### Task inputs ###

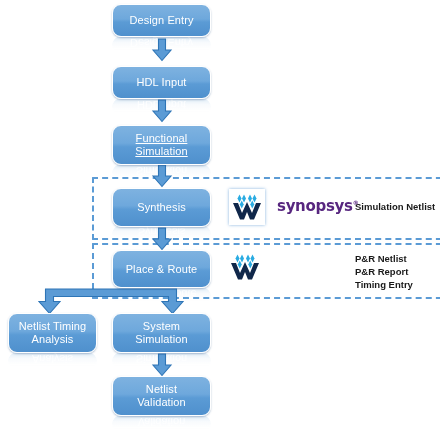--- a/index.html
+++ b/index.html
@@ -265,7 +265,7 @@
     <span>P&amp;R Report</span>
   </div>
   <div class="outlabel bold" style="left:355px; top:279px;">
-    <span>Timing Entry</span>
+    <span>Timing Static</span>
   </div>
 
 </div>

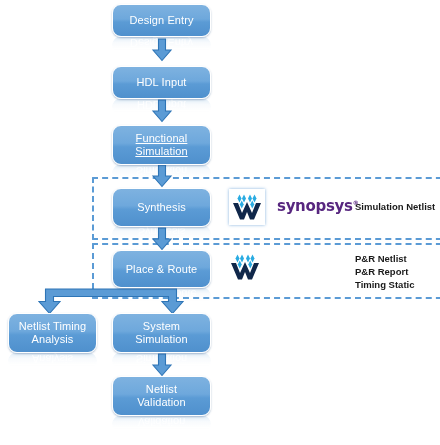--- a/index.html
+++ b/index.html
@@ -201,7 +201,7 @@
 
   <div class="node" style="left:8px; top:313px; width:89px; height:40px;">
     <span class="lbl">
-      <span>Netlist Timing</span><br>
+      <span>Static Route</span><br>
       <span>Analysis</span>
     </span>
   </div>

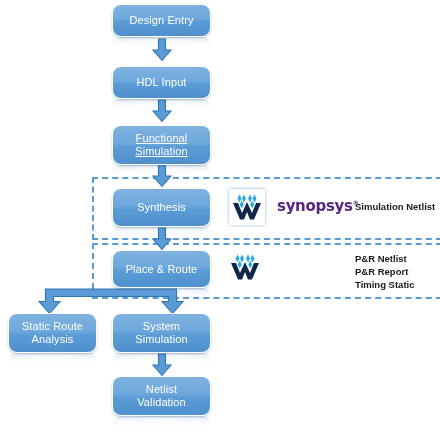--- a/index.html
+++ b/index.html
@@ -208,7 +208,7 @@
 
   <div class="node" style="left:112px; top:313px; width:99px; height:40px;">
     <span class="lbl">
-      <span>System</span><br>
+      <span>Timing</span><br>
       <span>Simulation</span>
     </span>
   </div>

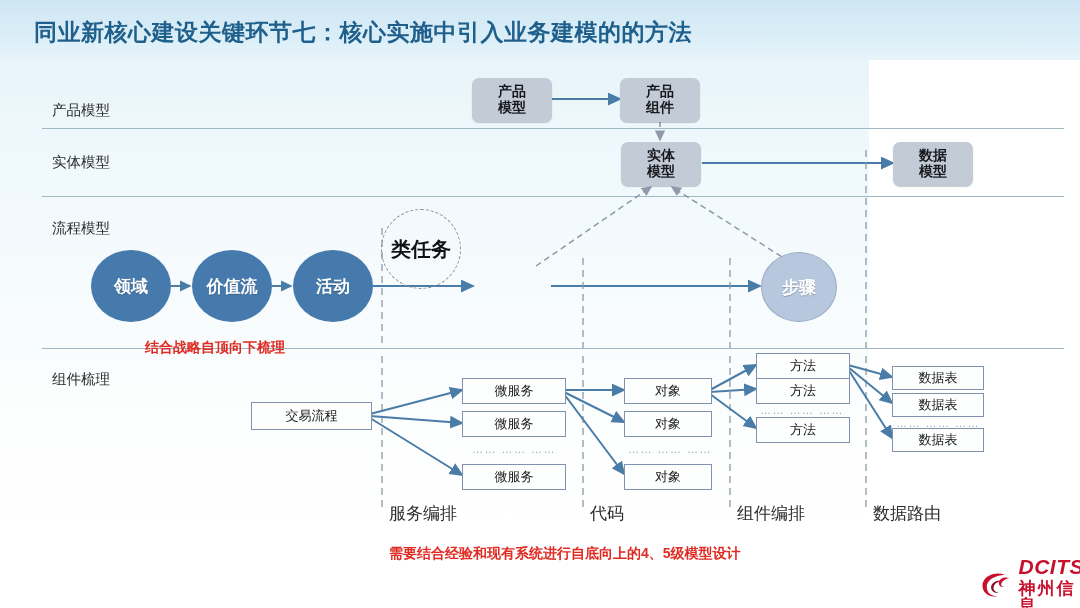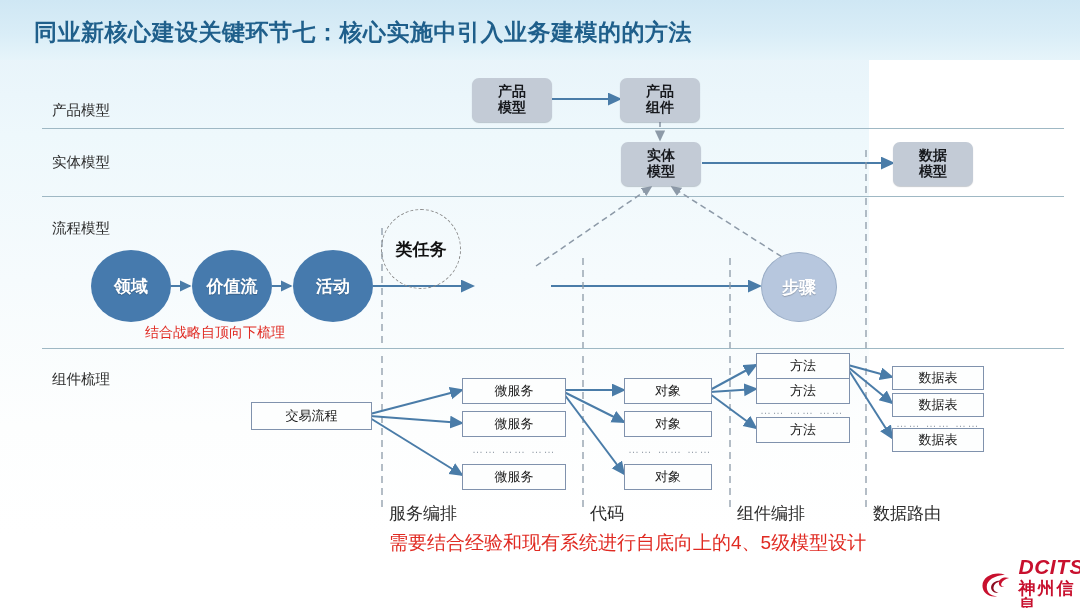--- a/index.html
+++ b/index.html
@@ -45,7 +45,7 @@
   .circle.light{background:#b7c7de;border:1px solid #9aadc6;font-size:17px;}
   .circle.dashed{
     background:transparent;border:1.5px dashed #8a8a8a;color:#111;
-    text-shadow:none;font-size:17px;
+    text-shadow:none;font-size:20px;
   }
   
   .wbox{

###

Identify every line above with the string "dashed" in it. Copy those lines.

   .circle.dashed{
     background:transparent;border:1.5px dashed #8a8a8a;color:#111;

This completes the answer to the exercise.